All meaning is contiguous to some other meaning. This is a four dimensional concept that implies that an idea can grow or increase in ever expanding circles, provided it is not restricted by the social structure in which it is involved. Unfortunately, an artist is often forced by circumstance to take a position; to try to locate oneself in relation to what is currently being done by other artists and what has been done before. This presents a difficulty, for the original meaning or intent of the work may then be subverted by external forces to serve a different social schema. The artist must be free from the social order (and the society of artists) so that they can avoid the demagogues of distinction who would have us believe there is only one true way. 

Over the Hudson River, in front of the former World Trade Center Towers, 1978

My aerial theater found an appreciative audience in Europe, especially in Italy where the art critic Enrico Crispolti wrote of it as the logical extension of Futurism. While I could never take my biplane, which I had rebuilt myself and painted with a special scheme, over there, I did have many exhibitions of my drawings in Europe. As my aerial theatre events were not improvisational, but thoroughly planned beforehand, this lead to the production of a great many art works of a conventional nature, such as collages and drawings on top of site photographs. These works were useful to me in preparing for an event and in helping to visualize what I was planning. Originally I had intended to keep these works private, but later found it helpful to exhibit this material to aid in the understanding of what I was trying to do in the sky. Now these drawings, and a few photographs and videos, are all that remain.

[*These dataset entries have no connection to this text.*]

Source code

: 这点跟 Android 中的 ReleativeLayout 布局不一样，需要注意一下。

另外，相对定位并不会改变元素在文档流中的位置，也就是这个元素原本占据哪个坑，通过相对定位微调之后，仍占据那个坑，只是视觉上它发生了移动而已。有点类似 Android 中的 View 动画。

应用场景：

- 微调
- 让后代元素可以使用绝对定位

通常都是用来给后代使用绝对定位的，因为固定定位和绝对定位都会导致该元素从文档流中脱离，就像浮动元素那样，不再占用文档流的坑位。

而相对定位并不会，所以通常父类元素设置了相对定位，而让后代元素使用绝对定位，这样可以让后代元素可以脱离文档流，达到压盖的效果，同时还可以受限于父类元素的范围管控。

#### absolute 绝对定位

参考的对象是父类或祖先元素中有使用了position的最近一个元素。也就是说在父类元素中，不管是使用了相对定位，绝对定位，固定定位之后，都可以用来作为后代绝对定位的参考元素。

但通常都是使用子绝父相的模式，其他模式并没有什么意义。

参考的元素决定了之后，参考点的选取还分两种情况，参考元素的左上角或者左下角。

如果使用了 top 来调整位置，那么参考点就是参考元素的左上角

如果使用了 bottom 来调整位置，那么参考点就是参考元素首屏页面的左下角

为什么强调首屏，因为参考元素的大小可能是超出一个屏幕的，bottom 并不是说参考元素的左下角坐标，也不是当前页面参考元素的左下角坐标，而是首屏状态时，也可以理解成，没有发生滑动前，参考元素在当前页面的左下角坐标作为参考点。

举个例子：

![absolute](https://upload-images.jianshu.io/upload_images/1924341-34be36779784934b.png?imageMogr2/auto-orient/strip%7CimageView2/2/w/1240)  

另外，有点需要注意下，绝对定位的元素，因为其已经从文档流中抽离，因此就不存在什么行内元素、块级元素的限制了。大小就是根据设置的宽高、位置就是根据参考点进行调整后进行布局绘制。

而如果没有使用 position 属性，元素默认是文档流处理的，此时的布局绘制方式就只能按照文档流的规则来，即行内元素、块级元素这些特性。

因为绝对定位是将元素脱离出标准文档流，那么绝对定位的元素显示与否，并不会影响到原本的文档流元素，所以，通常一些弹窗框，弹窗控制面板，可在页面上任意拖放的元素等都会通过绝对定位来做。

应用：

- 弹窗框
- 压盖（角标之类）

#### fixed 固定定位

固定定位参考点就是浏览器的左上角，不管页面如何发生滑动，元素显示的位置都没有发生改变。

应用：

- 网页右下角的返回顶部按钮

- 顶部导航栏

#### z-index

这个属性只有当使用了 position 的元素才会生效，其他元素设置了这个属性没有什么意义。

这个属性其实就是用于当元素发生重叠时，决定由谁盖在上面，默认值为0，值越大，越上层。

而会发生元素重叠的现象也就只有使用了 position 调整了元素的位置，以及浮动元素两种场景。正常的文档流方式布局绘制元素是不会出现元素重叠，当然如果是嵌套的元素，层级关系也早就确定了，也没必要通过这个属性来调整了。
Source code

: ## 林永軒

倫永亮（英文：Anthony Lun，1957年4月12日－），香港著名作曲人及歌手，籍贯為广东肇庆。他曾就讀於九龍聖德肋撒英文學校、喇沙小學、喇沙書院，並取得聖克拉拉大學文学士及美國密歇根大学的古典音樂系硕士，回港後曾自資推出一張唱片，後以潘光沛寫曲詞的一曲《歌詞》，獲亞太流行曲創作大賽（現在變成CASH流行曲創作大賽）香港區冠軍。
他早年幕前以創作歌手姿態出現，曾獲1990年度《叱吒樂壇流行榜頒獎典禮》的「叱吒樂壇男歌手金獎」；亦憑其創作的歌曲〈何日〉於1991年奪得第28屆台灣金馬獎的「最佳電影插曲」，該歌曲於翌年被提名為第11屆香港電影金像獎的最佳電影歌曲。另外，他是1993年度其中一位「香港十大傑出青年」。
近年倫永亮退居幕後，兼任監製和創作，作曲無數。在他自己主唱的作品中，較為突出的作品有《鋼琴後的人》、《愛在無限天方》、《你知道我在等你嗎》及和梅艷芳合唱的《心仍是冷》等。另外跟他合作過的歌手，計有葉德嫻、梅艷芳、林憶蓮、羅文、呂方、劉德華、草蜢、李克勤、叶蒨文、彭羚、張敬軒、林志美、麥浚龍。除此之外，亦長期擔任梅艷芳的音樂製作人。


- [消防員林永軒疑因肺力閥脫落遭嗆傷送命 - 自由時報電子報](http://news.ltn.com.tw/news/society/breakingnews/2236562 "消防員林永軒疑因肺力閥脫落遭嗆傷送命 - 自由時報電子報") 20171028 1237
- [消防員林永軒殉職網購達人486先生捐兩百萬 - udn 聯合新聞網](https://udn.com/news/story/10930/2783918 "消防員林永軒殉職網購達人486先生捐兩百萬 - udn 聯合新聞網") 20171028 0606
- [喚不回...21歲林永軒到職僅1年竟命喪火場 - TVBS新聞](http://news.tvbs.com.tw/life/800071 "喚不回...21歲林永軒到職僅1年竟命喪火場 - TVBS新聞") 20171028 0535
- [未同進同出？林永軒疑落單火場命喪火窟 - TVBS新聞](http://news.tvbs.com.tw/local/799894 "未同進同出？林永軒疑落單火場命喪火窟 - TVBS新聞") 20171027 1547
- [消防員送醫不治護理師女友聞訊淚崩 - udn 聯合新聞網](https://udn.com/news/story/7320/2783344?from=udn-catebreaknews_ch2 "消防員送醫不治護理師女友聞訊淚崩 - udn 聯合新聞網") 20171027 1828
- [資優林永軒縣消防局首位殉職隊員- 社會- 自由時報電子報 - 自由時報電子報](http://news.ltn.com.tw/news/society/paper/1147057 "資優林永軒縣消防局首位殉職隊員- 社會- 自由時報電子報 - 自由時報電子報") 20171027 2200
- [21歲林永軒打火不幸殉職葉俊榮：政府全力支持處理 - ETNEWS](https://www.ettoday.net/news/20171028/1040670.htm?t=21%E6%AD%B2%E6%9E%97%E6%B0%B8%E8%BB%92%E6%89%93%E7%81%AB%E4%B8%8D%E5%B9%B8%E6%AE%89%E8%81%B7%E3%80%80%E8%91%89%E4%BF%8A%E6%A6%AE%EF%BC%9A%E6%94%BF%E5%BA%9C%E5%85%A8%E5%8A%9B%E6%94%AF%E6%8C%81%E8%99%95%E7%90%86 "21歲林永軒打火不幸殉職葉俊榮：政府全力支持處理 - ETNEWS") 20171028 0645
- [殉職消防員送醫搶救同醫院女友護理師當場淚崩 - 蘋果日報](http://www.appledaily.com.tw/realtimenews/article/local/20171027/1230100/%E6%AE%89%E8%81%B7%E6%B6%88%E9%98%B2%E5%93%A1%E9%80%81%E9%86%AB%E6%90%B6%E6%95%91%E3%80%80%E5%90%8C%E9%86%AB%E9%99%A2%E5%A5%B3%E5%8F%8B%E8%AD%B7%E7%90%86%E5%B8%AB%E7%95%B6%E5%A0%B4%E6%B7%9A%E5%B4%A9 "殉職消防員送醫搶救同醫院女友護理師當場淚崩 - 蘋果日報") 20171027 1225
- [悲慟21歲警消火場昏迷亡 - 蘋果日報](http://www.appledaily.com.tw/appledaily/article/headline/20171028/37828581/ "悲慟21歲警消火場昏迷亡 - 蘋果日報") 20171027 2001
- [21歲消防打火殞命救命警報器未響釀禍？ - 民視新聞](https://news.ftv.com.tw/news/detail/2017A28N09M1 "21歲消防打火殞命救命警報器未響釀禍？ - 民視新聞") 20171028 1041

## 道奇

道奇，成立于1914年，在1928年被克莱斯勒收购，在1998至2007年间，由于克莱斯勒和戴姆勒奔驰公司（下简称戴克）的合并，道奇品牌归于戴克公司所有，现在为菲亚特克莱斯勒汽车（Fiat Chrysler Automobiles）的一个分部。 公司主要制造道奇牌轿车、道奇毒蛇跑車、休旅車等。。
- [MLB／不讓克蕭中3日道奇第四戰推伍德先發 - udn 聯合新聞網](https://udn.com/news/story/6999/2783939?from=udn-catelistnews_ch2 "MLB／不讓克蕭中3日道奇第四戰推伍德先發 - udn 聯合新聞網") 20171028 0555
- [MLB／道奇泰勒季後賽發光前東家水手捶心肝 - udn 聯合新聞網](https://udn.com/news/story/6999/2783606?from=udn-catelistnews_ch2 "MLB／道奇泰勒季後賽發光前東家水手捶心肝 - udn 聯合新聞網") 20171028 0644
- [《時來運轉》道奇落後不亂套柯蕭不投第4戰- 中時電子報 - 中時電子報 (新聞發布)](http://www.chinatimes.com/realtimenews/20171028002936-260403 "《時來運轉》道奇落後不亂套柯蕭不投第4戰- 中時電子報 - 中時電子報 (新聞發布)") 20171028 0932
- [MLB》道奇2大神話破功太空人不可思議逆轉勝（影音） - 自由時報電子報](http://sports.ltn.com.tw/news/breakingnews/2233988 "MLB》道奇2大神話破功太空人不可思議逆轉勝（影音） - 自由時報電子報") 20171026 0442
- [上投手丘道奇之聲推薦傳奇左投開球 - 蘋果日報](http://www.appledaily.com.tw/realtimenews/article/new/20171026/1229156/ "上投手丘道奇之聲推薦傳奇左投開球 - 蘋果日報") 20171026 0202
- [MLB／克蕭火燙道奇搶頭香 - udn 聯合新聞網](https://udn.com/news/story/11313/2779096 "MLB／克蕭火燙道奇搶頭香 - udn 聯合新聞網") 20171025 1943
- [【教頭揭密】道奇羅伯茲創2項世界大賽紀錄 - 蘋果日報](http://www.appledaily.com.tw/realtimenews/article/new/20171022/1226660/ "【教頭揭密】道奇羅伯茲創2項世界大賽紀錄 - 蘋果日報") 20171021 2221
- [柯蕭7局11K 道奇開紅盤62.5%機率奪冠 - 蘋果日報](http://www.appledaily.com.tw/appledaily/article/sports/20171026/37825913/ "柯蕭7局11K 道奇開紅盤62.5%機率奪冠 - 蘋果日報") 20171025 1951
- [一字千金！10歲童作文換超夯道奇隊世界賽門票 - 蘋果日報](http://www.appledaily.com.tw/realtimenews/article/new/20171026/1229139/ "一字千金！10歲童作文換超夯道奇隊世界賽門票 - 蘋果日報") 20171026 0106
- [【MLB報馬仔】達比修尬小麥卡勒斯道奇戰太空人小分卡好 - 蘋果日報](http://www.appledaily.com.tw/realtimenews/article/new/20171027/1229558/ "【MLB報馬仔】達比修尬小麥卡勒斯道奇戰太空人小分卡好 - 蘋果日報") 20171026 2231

In the year 2000, having reached the age of 62, the age that most airlines require their pilots to retire, I gave up flying.

 

I am sometimes sorry that I stopped flying and performing my aerial theater. Back then it was difficult to have things documented. Now I think of all the people below me in a city like New York who would be recording my event on their I-phones and then posting the images up on the internet. I would certainly have a much wider audience than I had in the past. However, I am reminded of all the security restrictions that have been put into place since the destruction of The World Trade Center towers. I realize that my unannounced sky pieces, which I did over cities like New York, Boston, Washington D.C. and San Francisco, would not be allowed. I would doubtless be escorted away by F-16 fighter jets, maybe even shot down.  Also, I suppose that one could rightfully consider the smoke my airplane was trailing as just adding more pollution to the atmosphere. And on the subject of pollution, I am sure that there are many cities in the world today where, if I did do an aerial theater piece above them, no one on the ground below would even see it. There is no going back, so I suppose it was best that I stopped performing my aerial theater when I did.

 

End

 

Biography

 

Stephen Poleskie is an artist and a writer. His artworks are in the collections of numerous museums, including the MoMA, and the Metropolitan Museum, in New York.  His writing, fiction, and art criticism has appeared in journals in Australia, Czech Republic, Germany, India,Italy, Mexico, the UK, and the USA, and in three anthologies, including The Book of Love, (W.W. Norton) and been twice nominated for a Pushcart Prize.  He has published five novels and two books of short fiction. Poleskie has taught, or been a visiting professor at twenty-six institutions, including: The School of Visual Arts, NYC, the University of California, Berkeley, and Cornell University, and been a resident at the American Academy in Rome. He lives in Ithaca, NY, USA with his wife the novelist Jeanne Mackin.